(Saved entries)
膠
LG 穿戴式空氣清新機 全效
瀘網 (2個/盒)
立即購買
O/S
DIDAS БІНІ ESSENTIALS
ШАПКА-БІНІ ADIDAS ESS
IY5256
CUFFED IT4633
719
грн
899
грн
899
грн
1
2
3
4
...
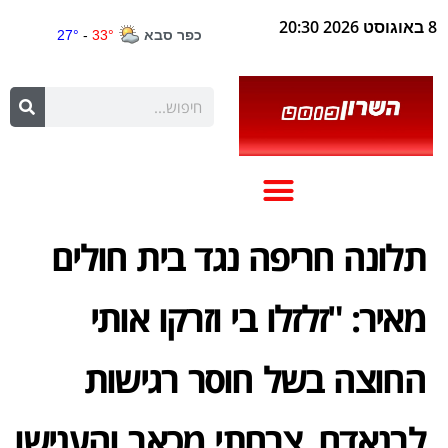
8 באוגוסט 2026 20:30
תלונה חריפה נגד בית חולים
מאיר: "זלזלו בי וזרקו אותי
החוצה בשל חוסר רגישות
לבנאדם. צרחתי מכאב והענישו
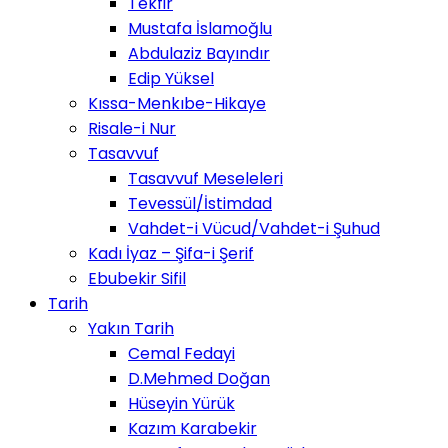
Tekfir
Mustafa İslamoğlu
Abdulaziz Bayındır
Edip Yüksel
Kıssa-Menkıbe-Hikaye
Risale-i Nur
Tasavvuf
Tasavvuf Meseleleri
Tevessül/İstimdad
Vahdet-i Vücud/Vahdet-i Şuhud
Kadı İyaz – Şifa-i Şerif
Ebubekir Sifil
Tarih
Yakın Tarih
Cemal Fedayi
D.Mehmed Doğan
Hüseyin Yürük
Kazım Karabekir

* The task *
Locate each line of the data that contains the string "БІНІ" and copy those lines. The match is case-sensitive.

* Written solution *
DIDAS БІНІ ESSENTIALS
ШАПКА-БІНІ ADIDAS ESS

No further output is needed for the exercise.